Write out every line of text in the data below word for word, omitting the pictures.

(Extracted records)
::::::::::
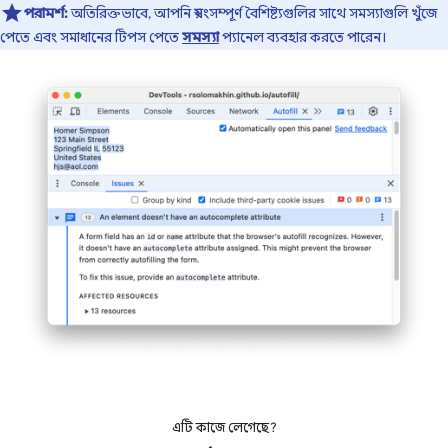
পরামর্শ:
অতিরিক্তভাবে, আপনি স্বয়ংসম্পূর্ণ বৈশিষ্ট্যগুলির সাথে সমস্যাগুলি খুঁজে
পেতে এবং সমাধানের টিপস পেতে
সমস্যা
প্যানেল ব্যবহার করতে পারেন।
এটি কাজে লেগেছে?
::::::::::
* [FINISHED TASK]:
পরামর্শ:
অতিরিক্তভাবে, আপনি স্বয়ংসম্পূর্ণ বৈশিষ্ট্যগুলির সাথে সমস্যাগুলি খুঁজে
পেতে এবং সমাধানের টিপস পেতে
সমস্যা
প্যানেল ব্যবহার করতে পারেন।
এটি কাজে লেগেছে?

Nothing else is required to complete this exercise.